§ Stated task:
Reproduce each of the entries below verbatim, leaving out the pictures.

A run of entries
§ §

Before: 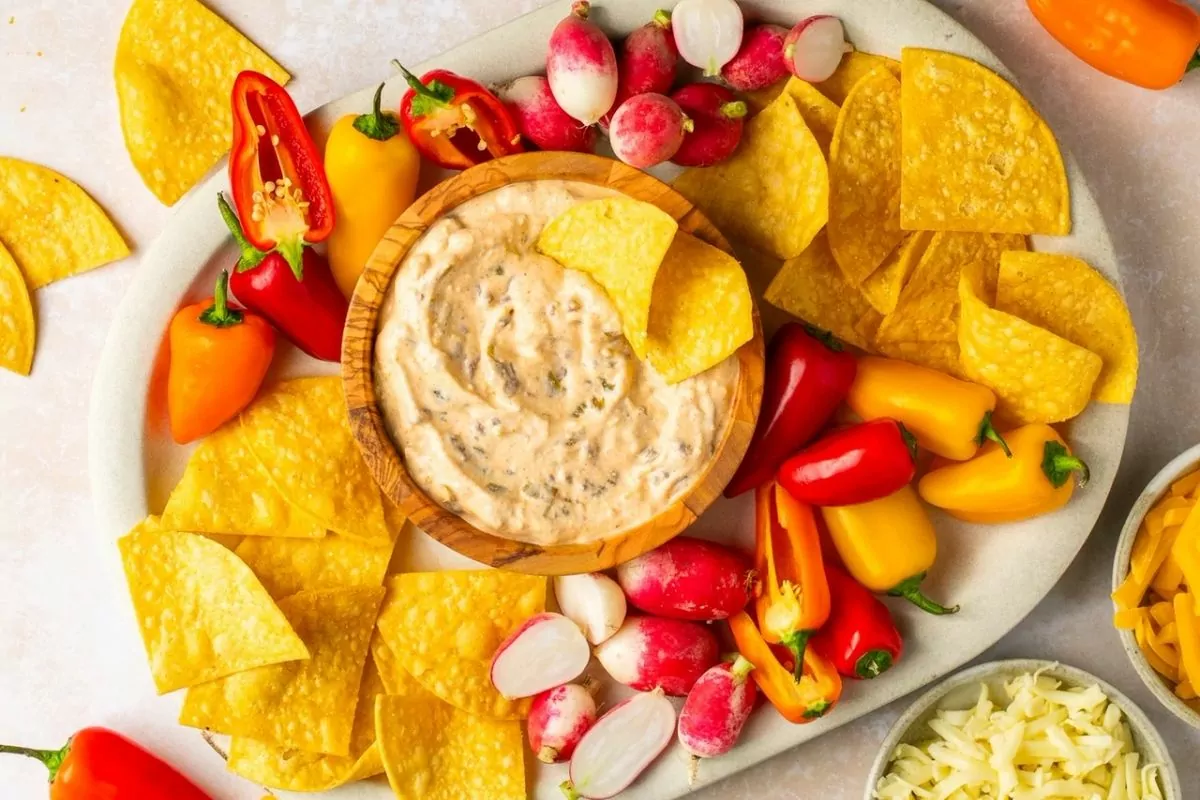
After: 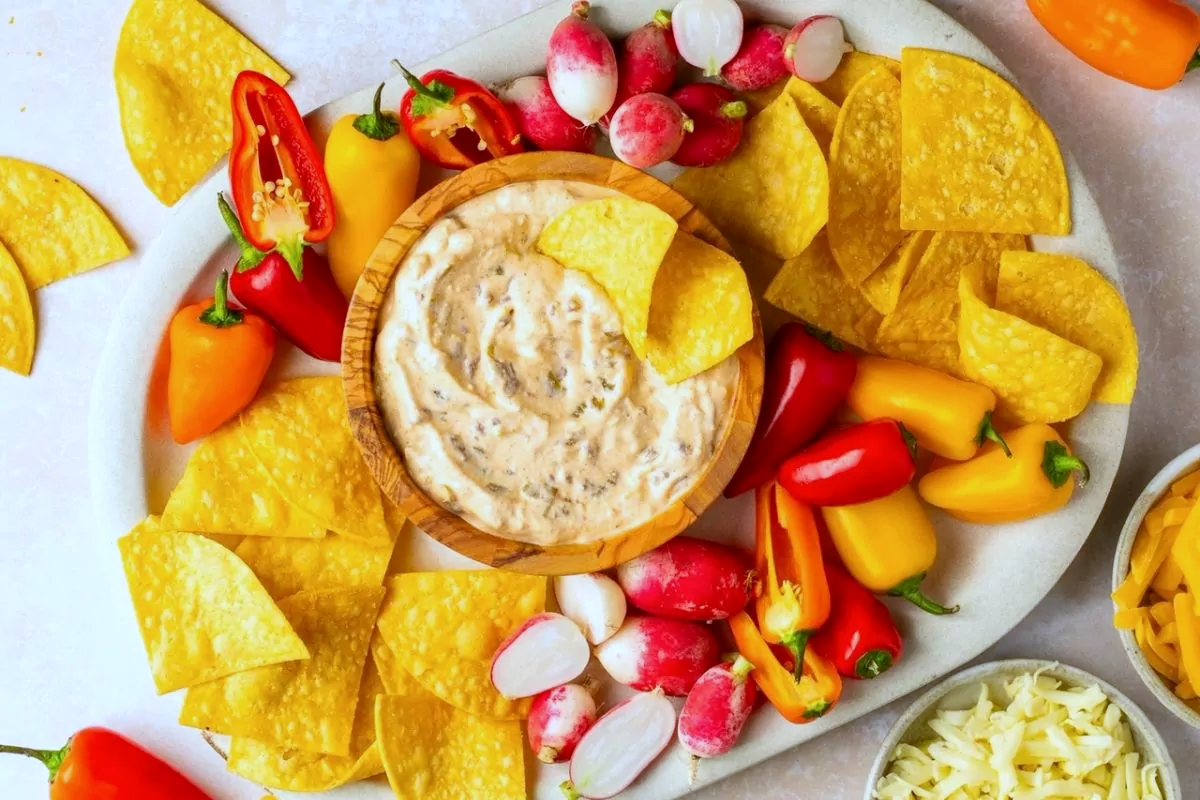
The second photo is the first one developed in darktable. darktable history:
white balance: red 0.967, blue 1.119, emerald 0.756
color correction: highlights a* -4.98, highlights b* -3.76, shadows a* 3.83, shadows b* 4.08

§ §

§ The output:
Before: 
After: 
The second photo is the first one developed in darktable. darktable history:
white balance: red 0.967, blue 1.119, emerald 0.756
color correction: highlights a* -4.98, highlights b* -3.76, shadows a* 3.83, shadows b* 4.08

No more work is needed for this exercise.